ASSIGNMENT:
Images are not part of the copy; write out the rest of the data exactly as given.

GIVEN MATERIAL:
........
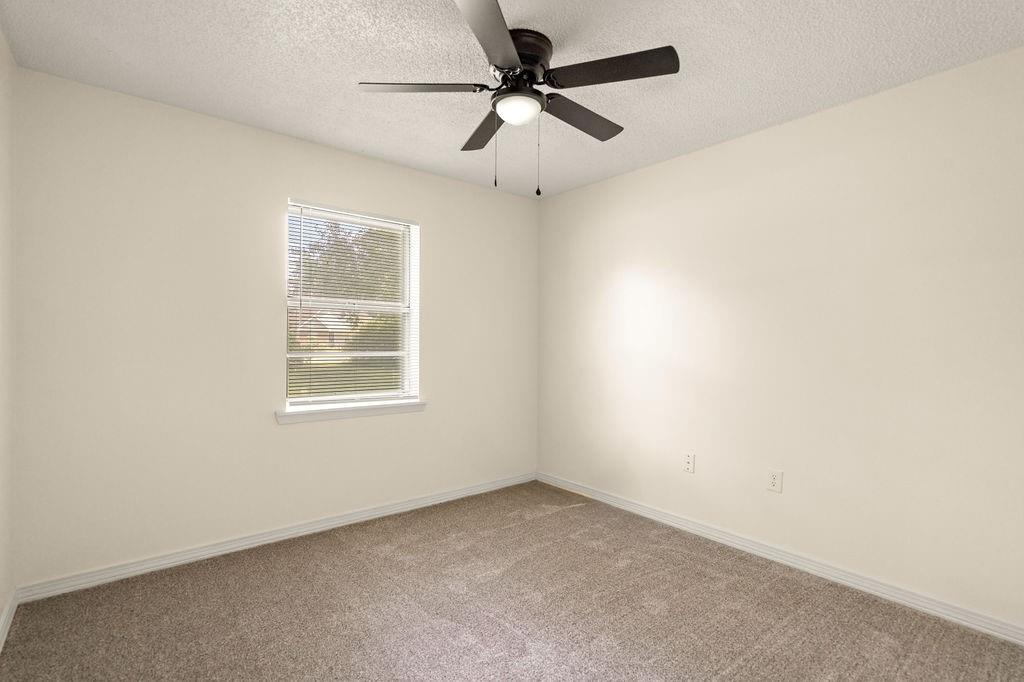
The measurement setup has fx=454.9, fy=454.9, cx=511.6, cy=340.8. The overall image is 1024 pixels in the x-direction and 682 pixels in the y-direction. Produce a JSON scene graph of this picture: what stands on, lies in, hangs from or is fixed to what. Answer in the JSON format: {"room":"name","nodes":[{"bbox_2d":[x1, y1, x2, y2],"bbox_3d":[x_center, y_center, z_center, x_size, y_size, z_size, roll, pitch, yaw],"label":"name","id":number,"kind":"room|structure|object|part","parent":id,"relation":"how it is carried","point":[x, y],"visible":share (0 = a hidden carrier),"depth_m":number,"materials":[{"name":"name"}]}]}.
{"room":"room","nodes":[
{"label":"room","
........
SOLUTION TO THIS EXERCISE:
The measurement setup has fx=454.9, fy=454.9, cx=511.6, cy=340.8. The overall image is 1024 pixels in the x-direction and 682 pixels in the y-direction. Produce a JSON scene graph of this picture: what stands on, lies in, hangs from or is fixed to what. Answer in the JSON format: {"room":"name","nodes":[{"bbox_2d":[x1, y1, x2, y2],"bbox_3d":[x_center, y_center, z_center, x_size, y_size, z_size, roll, pitch, yaw],"label":"name","id":number,"kind":"room|structure|object|part","parent":id,"relation":"how it is carried","point":[x, y],"visible":share (0 = a hidden carrier),"depth_m":number,"materials":[{"name":"name"}]}]}.
{"room":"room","nodes":[
{"label":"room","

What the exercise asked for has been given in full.